In fairness to the Maryland agency, their full response was, “This is not an issue of ‘fairness’ to parents but of allowing local departments to know if they have already investigated a certain report and to assess a new report in the context of what the agency already knows about the family.” The only problem is that the agency, by admitting they couldn’t substantiate any allegation of harm, doesn’t “know” anything about these parents being abusive or neglectful and meriting state monitoring. Is this good policy? So far, both the state agency’s head and the Maryland Governor’s office have not returned messages asking that question.

Administrative rules and procedures employed by CPS agencies are not often enough a matter of concern for child advocates. Trained to advocate within the courtroom context, we may not see the events leading up to that first court hearing as worthy of our attention. Au contraire, Pierre. What a state or county agency does to families prior to filing an actual case often sets that case on an irreversible path. Will parents be seen as quasi-criminal abusers or well-intentioned caregivers? Montgomery County clearly places the Meitiv family in the first category, and any subsequent contact with the parents – even if due to unfounded complaints by an ill-intentioned neighbor – will be considered in the context of the previous report, its “unsubstantiated” finding notwithstanding.

I get that kids need to be protected, and that CPS agencies should have records to inform their work. Does that mean that society benefits when we pay investigators with public funds to investigate kids walking home from the park? Wouldn’t kids be safer if those very busy investigators concentrated on credible allegations of serious and actual harm? Would Maryland like to change its policy?
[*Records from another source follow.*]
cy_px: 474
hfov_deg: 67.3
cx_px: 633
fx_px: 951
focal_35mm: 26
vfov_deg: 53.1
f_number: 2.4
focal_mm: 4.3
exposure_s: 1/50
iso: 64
I’m asking those questions of Maryland’s new Governor, Larry Hogan, and his new Secretary of the Department of Human Resources, Sam Malhotra. Once the latest east coast snowstorm passes, I expect a response. I’ll let you know what they have to say.
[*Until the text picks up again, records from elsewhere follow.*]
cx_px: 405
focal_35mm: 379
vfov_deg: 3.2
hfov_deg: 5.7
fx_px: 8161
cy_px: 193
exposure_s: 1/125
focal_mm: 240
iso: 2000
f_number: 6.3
Note: The views and opinions expressed in this blog post are those of the author, and do not necessarily reflect the views of the NACC.

About Kendall Marlowe

Kendall is the Executive Director of the National Association of Counsel for Children, the national advocacy organization of attorneys and other professionals representing children and families in child welfare, juvenile justice and custody cases. Kendall served as Chief of the Bureau of Operations and as Deputy Director for the Department of Children and Family Services in Illinois, where he was also spokesperson for the Department of Juvenile Justice and the Governor’s Long Term Care Reform Task Force. Kendall grew up in a family that welcomed six adolescent foster youth, has been a foster and adoptive parent himself, and worked as a social worker with at-risk, homeless and foster youth on Chicago’s south side. He holds a Master’s in Social Work from the University of Chicago School of Social Service Administration, where he received the Wilma Walker Honor Award; and a J.D. and Certificate in Child and Family Law from the Loyola University Chicago School of Law, where he was an Honorary Child Law Fellow.

2 Comments
  1. Thank you for this spotlight on the importance of child protection administrative decisions being based on sound logic and evidence! As Kendall is well-aware, my office (The Family Defense Center — founded by Diane Redleaf) intentionally focuses on the “front-end” of the child welfare system, endeavoring to secure justice for families by doing what we can to make sure the state agency gets it right before things spin out of control. As federal District Court Judge Rebecca Pallmeyer (ND Ill.) noted in one of her extensive Dupuy decisions, “indicating” reports of abuse/neglect without sufficient evidence of wrongdoing by the caretaker harms the children of Illinois.

  2. Fair process and child safety is a complicated balance. Protection workers will often err on the side of safety and courts will often err on the side of fair process. This is an example of why there needs to be judicial accountability for the actions of governmental child protection agencies. That being said, the courts can and should continue to work on processes that guarantee fair process but do not unreasonably act as a barrier to the goals of strengthening families and keeping children safe.